— Start of DATA LISTING —

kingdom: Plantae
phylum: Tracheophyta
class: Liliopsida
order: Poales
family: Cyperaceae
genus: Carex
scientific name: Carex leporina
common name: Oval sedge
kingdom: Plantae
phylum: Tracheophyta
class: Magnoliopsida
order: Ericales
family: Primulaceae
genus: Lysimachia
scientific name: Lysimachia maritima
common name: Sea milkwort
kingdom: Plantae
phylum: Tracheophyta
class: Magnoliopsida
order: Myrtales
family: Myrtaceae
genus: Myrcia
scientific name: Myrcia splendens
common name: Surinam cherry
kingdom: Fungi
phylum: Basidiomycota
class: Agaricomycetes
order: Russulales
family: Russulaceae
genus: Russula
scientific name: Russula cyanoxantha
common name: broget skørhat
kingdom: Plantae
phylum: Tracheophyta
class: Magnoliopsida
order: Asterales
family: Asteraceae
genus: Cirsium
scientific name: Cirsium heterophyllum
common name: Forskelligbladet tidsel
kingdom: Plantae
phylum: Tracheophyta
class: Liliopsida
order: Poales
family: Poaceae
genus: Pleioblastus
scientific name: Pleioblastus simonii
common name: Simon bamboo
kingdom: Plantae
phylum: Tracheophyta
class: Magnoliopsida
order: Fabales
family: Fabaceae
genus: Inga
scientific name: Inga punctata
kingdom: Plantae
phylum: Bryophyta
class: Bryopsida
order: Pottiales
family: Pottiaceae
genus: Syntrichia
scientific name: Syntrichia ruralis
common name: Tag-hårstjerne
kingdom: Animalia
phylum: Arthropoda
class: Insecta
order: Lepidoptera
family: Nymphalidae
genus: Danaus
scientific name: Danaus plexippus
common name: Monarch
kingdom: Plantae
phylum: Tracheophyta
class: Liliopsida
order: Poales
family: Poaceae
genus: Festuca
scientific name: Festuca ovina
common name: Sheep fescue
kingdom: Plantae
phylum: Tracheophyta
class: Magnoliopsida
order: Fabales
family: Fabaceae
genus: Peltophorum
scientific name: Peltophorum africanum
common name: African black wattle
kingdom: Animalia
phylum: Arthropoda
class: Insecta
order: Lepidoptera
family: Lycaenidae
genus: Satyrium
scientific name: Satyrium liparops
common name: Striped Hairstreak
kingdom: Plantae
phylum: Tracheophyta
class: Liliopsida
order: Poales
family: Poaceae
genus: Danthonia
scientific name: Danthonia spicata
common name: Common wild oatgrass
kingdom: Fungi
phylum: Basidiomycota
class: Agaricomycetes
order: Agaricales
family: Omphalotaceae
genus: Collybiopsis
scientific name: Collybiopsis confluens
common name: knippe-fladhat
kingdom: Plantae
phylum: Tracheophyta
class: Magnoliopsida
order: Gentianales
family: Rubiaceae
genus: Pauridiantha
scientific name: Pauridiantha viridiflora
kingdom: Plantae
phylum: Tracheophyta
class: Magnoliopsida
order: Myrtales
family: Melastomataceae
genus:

— End of DATA LISTING —

_TASK STATEMENT_
Print all of the lines above word for word, with no changes.

_FULL ANSWER_
kingdom: Plantae
phylum: Tracheophyta
class: Liliopsida
order: Poales
family: Cyperaceae
genus: Carex
scientific name: Carex leporina
common name: Oval sedge
kingdom: Plantae
phylum: Tracheophyta
class: Magnoliopsida
order: Ericales
family: Primulaceae
genus: Lysimachia
scientific name: Lysimachia maritima
common name: Sea milkwort
kingdom: Plantae
phylum: Tracheophyta
class: Magnoliopsida
order: Myrtales
family: Myrtaceae
genus: Myrcia
scientific name: Myrcia splendens
common name: Surinam cherry
kingdom: Fungi
phylum: Basidiomycota
class: Agaricomycetes
order: Russulales
family: Russulaceae
genus: Russula
scientific name: Russula cyanoxantha
common name: broget skørhat
kingdom: Plantae
phylum: Tracheophyta
class: Magnoliopsida
order: Asterales
family: Asteraceae
genus: Cirsium
scientific name: Cirsium heterophyllum
common name: Forskelligbladet tidsel
kingdom: Plantae
phylum: Tracheophyta
class: Liliopsida
order: Poales
family: Poaceae
genus: Pleioblastus
scientific name: Pleioblastus simonii
common name: Simon bamboo
kingdom: Plantae
phylum: Tracheophyta
class: Magnoliopsida
order: Fabales
family: Fabaceae
genus: Inga
scientific name: Inga punctata
kingdom: Plantae
phylum: Bryophyta
class: Bryopsida
order: Pottiales
family: Pottiaceae
genus: Syntrichia
scientific name: Syntrichia ruralis
common name: Tag-hårstjerne
kingdom: Animalia
phylum: Arthropoda
class: Insecta
order: Lepidoptera
family: Nymphalidae
genus: Danaus
scientific name: Danaus plexippus
common name: Monarch
kingdom: Plantae
phylum: Tracheophyta
class: Liliopsida
order: Poales
family: Poaceae
genus: Festuca
scientific name: Festuca ovina
common name: Sheep fescue
kingdom: Plantae
phylum: Tracheophyta
class: Magnoliopsida
order: Fabales
family: Fabaceae
genus: Peltophorum
scientific name: Peltophorum africanum
common name: African black wattle
kingdom: Animalia
phylum: Arthropoda
class: Insecta
order: Lepidoptera
family: Lycaenidae
genus: Satyrium
scientific name: Satyrium liparops
common name: Striped Hairstreak
kingdom: Plantae
phylum: Tracheophyta
class: Liliopsida
order: Poales
family: Poaceae
genus: Danthonia
scientific name: Danthonia spicata
common name: Common wild oatgrass
kingdom: Fungi
phylum: Basidiomycota
class: Agaricomycetes
order: Agaricales
family: Omphalotaceae
genus: Collybiopsis
scientific name: Collybiopsis confluens
common name: knippe-fladhat
kingdom: Plantae
phylum: Tracheophyta
class: Magnoliopsida
order: Gentianales
family: Rubiaceae
genus: Pauridiantha
scientific name: Pauridiantha viridiflora
kingdom: Plantae
phylum: Tracheophyta
class: Magnoliopsida
order: Myrtales
family: Melastomataceae
genus:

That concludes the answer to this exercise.